Tom and Jerry, cheese and crackers, Torvill and Dean… Some things are meant to go together. Add to that list the Coen Brothers and Cormac McCarthy, the ravaged, despairing, intensely violent landscapes so pitilessly evoked in the latter’s novels dovetailing with the bleak worldview exhibited in the scintillating crime thrillers of the former.
As magnificent as McCarthy’s same-titled 2005 novel undoubtedly is, he’s written better books, with Blood Meridian (optioned by Ridley Scott) and The Road (John The Proposition Hillcoat) putting the 74-year-old in the front rank of modern American authors. But it’s No Country For Old Men that most perfectly fits the Coens, its keen sense of time and place, lowlife characters, Jenga plotting, blacker-than-black humour and colourful, naturalistic dialogue (“It’s a mess, ain’t it?”… “Hell, if it ain’t it will do ’til the mess gits here”) recalling the brothers’ neo-noirs. Fargo is the particularly obvious reference point, and not just because the plot of No Country involves a nobody chancing a crime to become a somebody only to find himself alarmingly out of his depth, pursued by implacable killers and a small-town sheriff given to homespun philosophy.
No, a more pertinent comparison is that No Country, for all its bloodlust and desperation, shares Fargo’s world-weary humanity. And so it is that the Coens’ 12th feature emerges bulletproof to the tuts and clucks too often aimed at their work. Glib? No. Smug? Not a chance. Drawn from cinema at the expense of life? Not this time – No Country balances a love of genre tics, invigorating technique and tense, terse set-pieces with a deep affection for people and an unswerving moral purpose.

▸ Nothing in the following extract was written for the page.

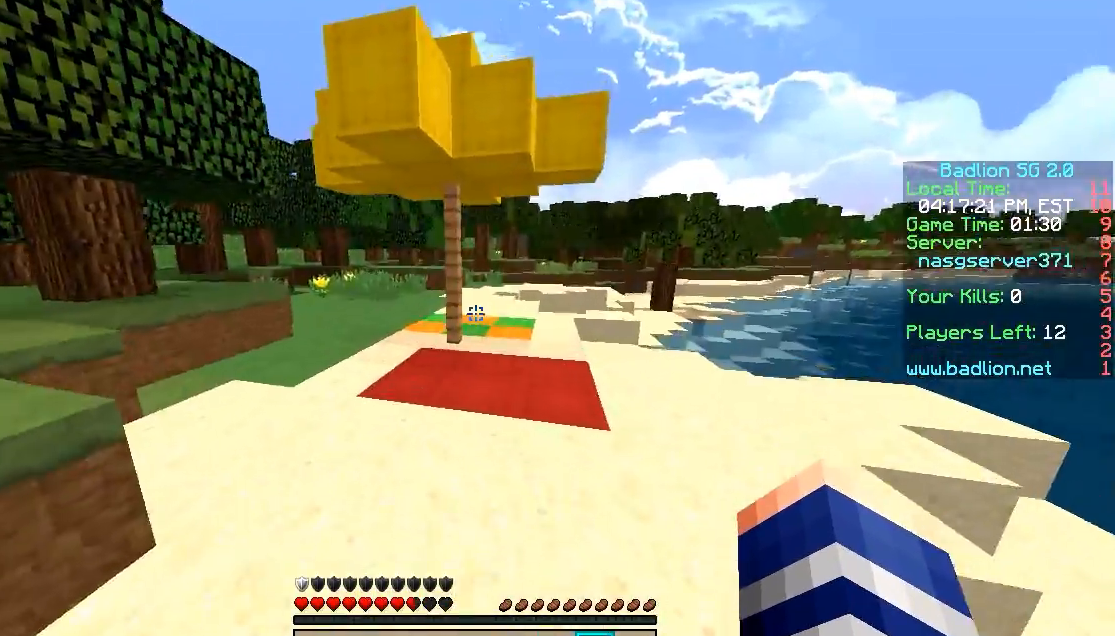
{"keys": ["w"], "mouse": [], "events": []}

The first hour is extraordinary – confident and consummate as it unfurls three plot strands that will inevitably entwine. Arrestee Anton Chigurh ( Javier Bardem) escapes his police escort and kills an innocent passer-by with a cattle stungun. Trailer trash cowboy Llewelyn Moss ( Josh Brolin) happens upon a pile of corpses, a stash of heroin and $2m cash in the Texas desert. And craggy, scrupulous sheriff Ed Tom Bell (Tommy Lee Jones) arrives too late to both crime scenes, his creased, hooded eyes narrowing as the dolorous words of his opening voiceover, outlining his duties as lawman, echo in viewers’ minds: “Man would have to put his soul at hazard. He’d have to say, ‘OK, I’ll be part of this world…’”

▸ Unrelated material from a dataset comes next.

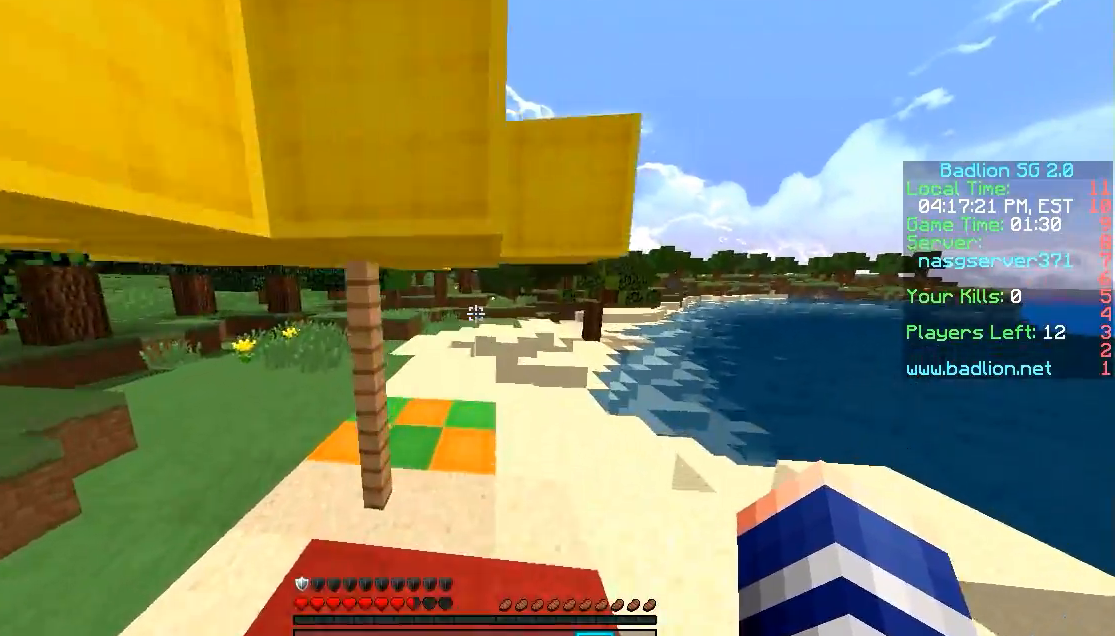
{"keys": ["w"], "mouse": [], "events": []}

Ostensibly a chase movie that sees Moss fleeing the indestructible, damn-near-inhuman Chigurh (contract killer, ghost or angel of vengeance?) as Bell lags behind, dejectedly trawling from one messy cadaver to the next, No Country also finds time to meditate on the moral and spiritual bankruptcy of man. It’s a moving, melancholic picture, set in Texas in 1980 but speaking for today’s America, and it miraculously juggles high entertainment value – graveyard humour, searing action, choking suspense – with a plaintive tone as it chews on themes of sin and redemption, love and violence, fate and free will. It’s in these quieter scenes that the movie finds time to breathe. Roger Deakins’ exemplary photography captures the might and majesty of the burnished desertscapes, while Carter Burwell’s stark, haunting music is used so sparingly that the real soundtrack is the wind whipping across the plains. The first half of the film, especially, is stripped down and scrubbed clean of static, its potent images dedicated to the silent spaces between words and actions. Audiences can smell the dust, feel the sting of windswept sand… and then the action swerves into a twilight world of rundown gas stations and sticky motel rooms, the stench of sweat wafting from spotted sheets as Moss dresses wounds, saws down shotguns and twitches curtains.

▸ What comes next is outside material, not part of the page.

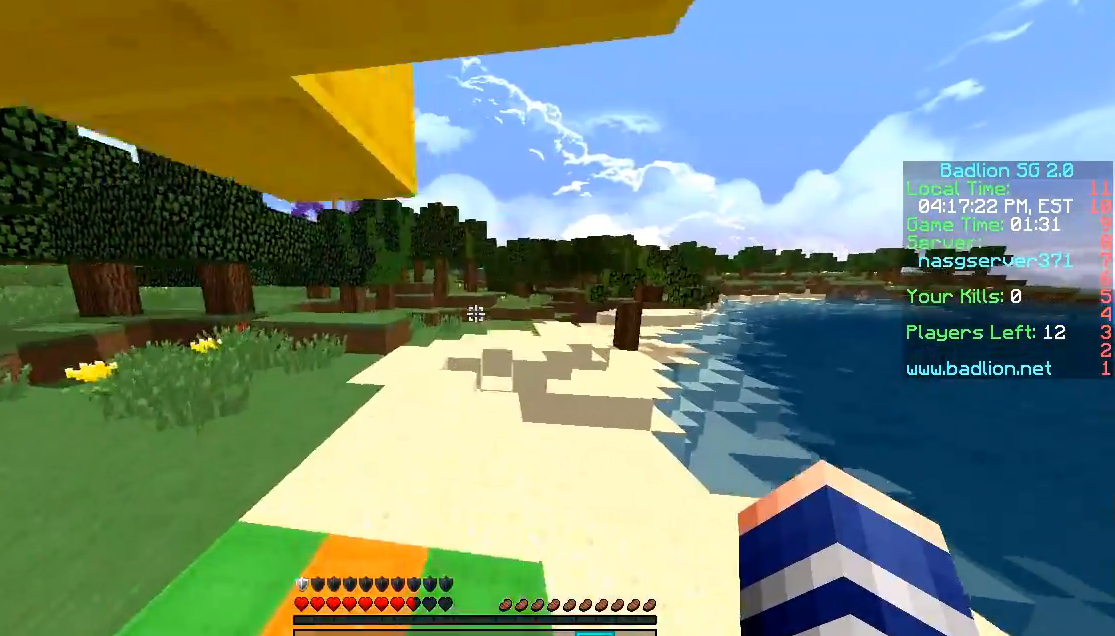
{"keys": ["a", "w"], "mouse": [], "events": [[300, "a", "down"]]}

Given few words to play with (but each of them worth rolling around the tongue), Brolin is a revelation, compounding his good work in American Gangster to announce himself as an actor of real heft. Jones, as the titular old-timer, brings a serrated edge to McCarthy’s mournful words, though it’s his turn in Paul Haggis’ In The Valley Of Elah that makes him a frontrunner for Oscar. And Bardem is best of the lot, his pale, slouching, mop-topped psycho cracking lopsided grins under gleaming eyes.
The Coens’ best film? Yeeesss… No. That title still belongs to Miller’s Crossing. Yet for such a question to demand pause for thought speaks volumes: No Country For Old Men is an instant classic.
Virtuoso. A film of pin-sharp principles, cross-hair precision and suffocating tension, this Coens stunner hits like a cattle gun between the eyes.